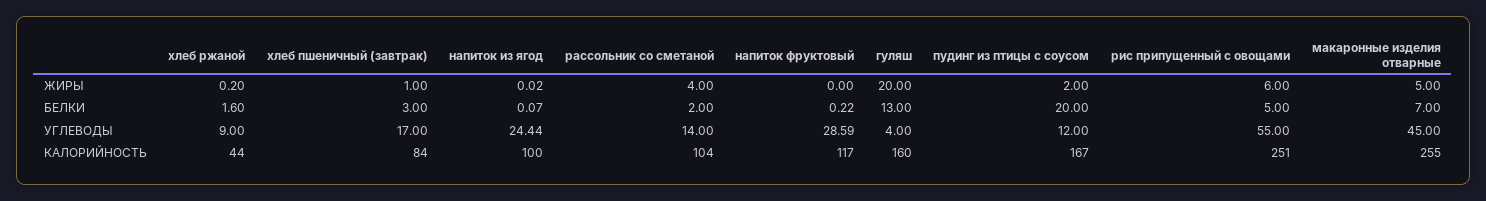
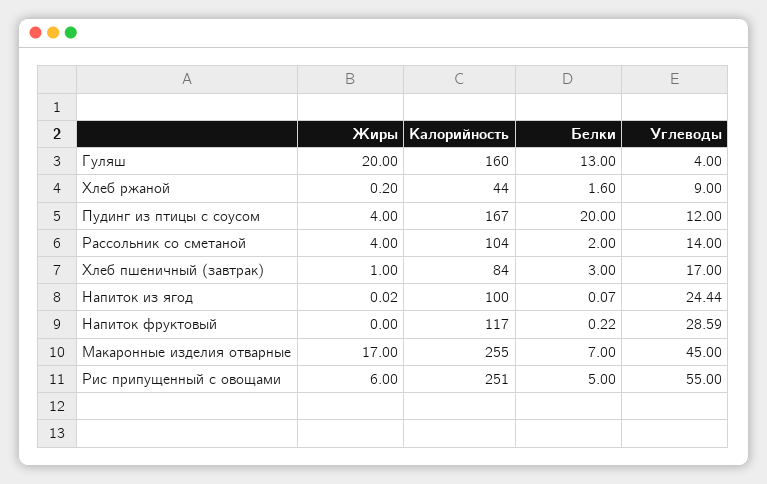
  {
    "хлеб ржаной": {
      "ЖИРЫ": 0.2,
      "БЕЛКИ": 1.6,
      "УГЛЕВОДЫ": 9,
      "КАЛОРИЙНОСТЬ": 44
    },
    "хлеб пшеничный (завтрак)": {
      "ЖИРЫ": 1,
      "БЕЛКИ": 3,
      "УГЛЕВОДЫ": 17,
      "КАЛОРИЙНОСТЬ": 84
    },
    "напиток из ягод": {
      "ЖИРЫ": 0.02,
      "БЕЛКИ": 0.07,
      "УГЛЕВОДЫ": 24.44,
      "КАЛОРИЙНОСТЬ": 100
    },
    "рассольник со сметаной": {
      "ЖИРЫ": 4,
      "БЕЛКИ": 2,
      "УГЛЕВОДЫ": 14,
      "КАЛОРИЙНОСТЬ": 104
    },
    "напиток фруктовый": {
      "ЖИРЫ": 0,
      "БЕЛКИ": 0.22,
      "УГЛЕВОДЫ": 28.59,
      "КАЛОРИЙНОСТЬ": 117
    },
    "гуляш": {
      "ЖИРЫ": 20,
      "БЕЛКИ": 13,
      "УГЛЕВОДЫ": 4,
      "КАЛОРИЙНОСТЬ": 160
    },
    "пудинг из птицы с соусом": {
-     "ЖИРЫ": 2,
+     "ЖИРЫ": 4,
      "БЕЛКИ": 20,
      "УГЛЕВОДЫ": 12,
      "КАЛОРИЙНОСТЬ": 167
    },
    "рис припущенный с овощами": {
      "ЖИРЫ": 6,
      "БЕЛКИ": 5,
      "УГЛЕВОДЫ": 55,
      "КАЛОРИЙНОСТЬ": 251
    },
    "макаронные изделия отварные": {
-     "ЖИРЫ": 5,
+     "ЖИРЫ": 17,
      "БЕЛКИ": 7,
      "УГЛЕВОДЫ": 45,
      "КАЛОРИЙНОСТЬ": 255
    }
  }

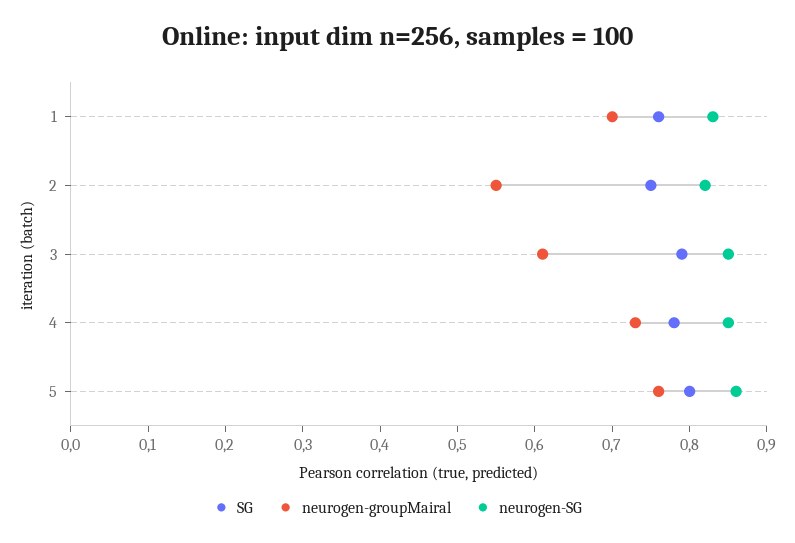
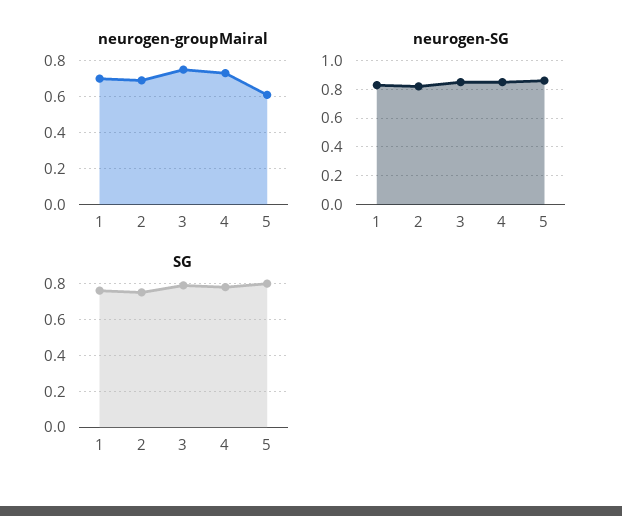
  {
    "SG": {
      "1": 0.75,
      "2": 0.75,
      "3": 0.8,
      "4": 0.8,
      "5": 0.8
    },
    "neurogen-groupMairal": {
      "1": 0.7,
-     "2": 0.55,
+     "2": 0.7,
-     "3": 0.6,
+     "3": 0.75,
      "4": 0.75,
-     "5": 0.75
+     "5": 0.6
    },
    "neurogen-SG": {
      "1": 0.85,
      "2": 0.8,
      "3": 0.85,
      "4": 0.85,
      "5": 0.85
    }
  }

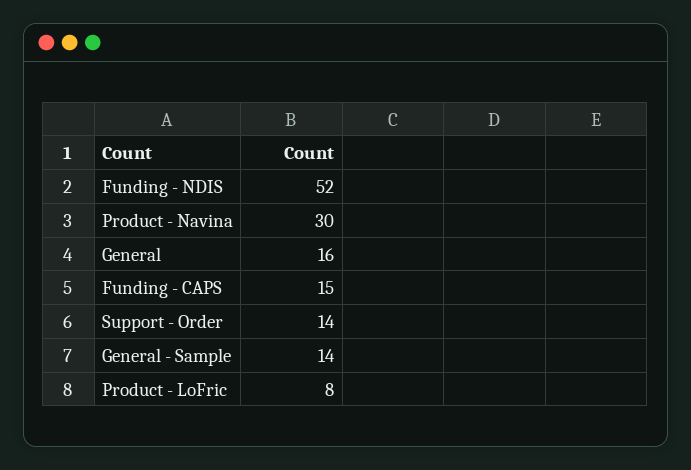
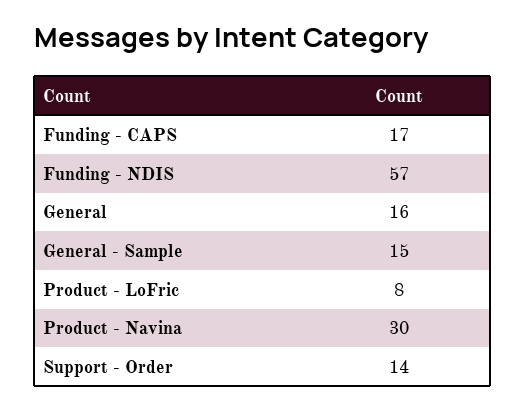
  {
-   "Funding - NDIS": 52,
+   "Funding - NDIS": 57,
    "Product - Navina": 30,
    "General": 16,
-   "Funding - CAPS": 15,
+   "Funding - CAPS": 17,
    "Support - Order": 14,
-   "General - Sample": 14,
+   "General - Sample": 15,
    "Product - LoFric": 8
  }

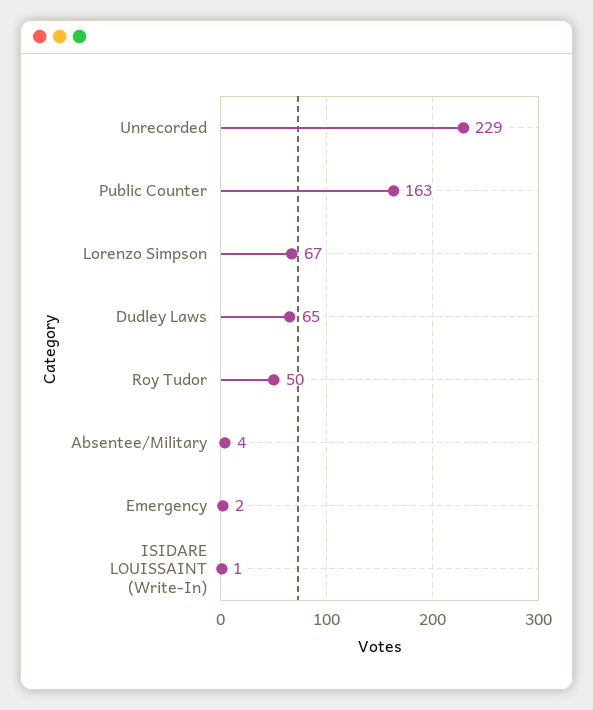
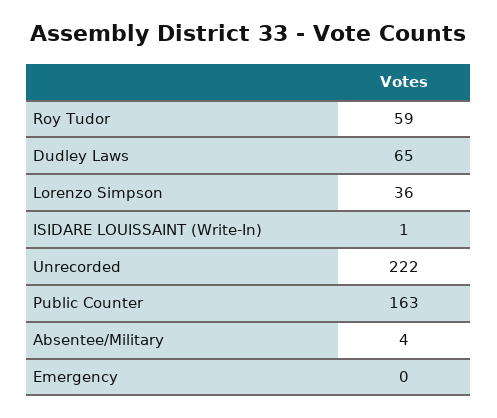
  {
-   "Unrecorded": 229,
+   "Unrecorded": 222,
    "Public Counter": 163,
-   "Lorenzo Simpson": 67,
+   "Lorenzo Simpson": 36,
    "Dudley Laws": 65,
-   "Roy Tudor": 50,
+   "Roy Tudor": 59,
    "Absentee/Military": 4,
-   "Emergency": 2,
+   "Emergency": 0,
    "ISIDARE LOUISSAINT (Write-In)": 1
  }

******************************

Problem to work on: Please print the records above word for word, leaving every image out.

Exercise answer:
  {
    "хлеб ржаной": {
      "ЖИРЫ": 0.2,
      "БЕЛКИ": 1.6,
      "УГЛЕВОДЫ": 9,
      "КАЛОРИЙНОСТЬ": 44
    },
    "хлеб пшеничный (завтрак)": {
      "ЖИРЫ": 1,
      "БЕЛКИ": 3,
      "УГЛЕВОДЫ": 17,
      "КАЛОРИЙНОСТЬ": 84
    },
    "напиток из ягод": {
      "ЖИРЫ": 0.02,
      "БЕЛКИ": 0.07,
      "УГЛЕВОДЫ": 24.44,
      "КАЛОРИЙНОСТЬ": 100
    },
    "рассольник со сметаной": {
      "ЖИРЫ": 4,
      "БЕЛКИ": 2,
      "УГЛЕВОДЫ": 14,
      "КАЛОРИЙНОСТЬ": 104
    },
    "напиток фруктовый": {
      "ЖИРЫ": 0,
      "БЕЛКИ": 0.22,
      "УГЛЕВОДЫ": 28.59,
      "КАЛОРИЙНОСТЬ": 117
    },
    "гуляш": {
      "ЖИРЫ": 20,
      "БЕЛКИ": 13,
      "УГЛЕВОДЫ": 4,
      "КАЛОРИЙНОСТЬ": 160
    },
    "пудинг из птицы с соусом": {
-     "ЖИРЫ": 2,
+     "ЖИРЫ": 4,
      "БЕЛКИ": 20,
      "УГЛЕВОДЫ": 12,
      "КАЛОРИЙНОСТЬ": 167
    },
    "рис припущенный с овощами": {
      "ЖИРЫ": 6,
      "БЕЛКИ": 5,
      "УГЛЕВОДЫ": 55,
      "КАЛОРИЙНОСТЬ": 251
    },
    "макаронные изделия отварные": {
-     "ЖИРЫ": 5,
+     "ЖИРЫ": 17,
      "БЕЛКИ": 7,
      "УГЛЕВОДЫ": 45,
      "КАЛОРИЙНОСТЬ": 255
    }
  }

  {
    "SG": {
      "1": 0.75,
      "2": 0.75,
      "3": 0.8,
      "4": 0.8,
      "5": 0.8
    },
    "neurogen-groupMairal": {
      "1": 0.7,
-     "2": 0.55,
+     "2": 0.7,
-     "3": 0.6,
+     "3": 0.75,
      "4": 0.75,
-     "5": 0.75
+     "5": 0.6
    },
    "neurogen-SG": {
      "1": 0.85,
      "2": 0.8,
      "3": 0.85,
      "4": 0.85,
      "5": 0.85
    }
  }

  {
-   "Funding - NDIS": 52,
+   "Funding - NDIS": 57,
    "Product - Navina": 30,
    "General": 16,
-   "Funding - CAPS": 15,
+   "Funding - CAPS": 17,
    "Support - Order": 14,
-   "General - Sample": 14,
+   "General - Sample": 15,
    "Product - LoFric": 8
  }

  {
-   "Unrecorded": 229,
+   "Unrecorded": 222,
    "Public Counter": 163,
-   "Lorenzo Simpson": 67,
+   "Lorenzo Simpson": 36,
    "Dudley Laws": 65,
-   "Roy Tudor": 50,
+   "Roy Tudor": 59,
    "Absentee/Military": 4,
-   "Emergency": 2,
+   "Emergency": 0,
    "ISIDARE LOUISSAINT (Write-In)": 1
  }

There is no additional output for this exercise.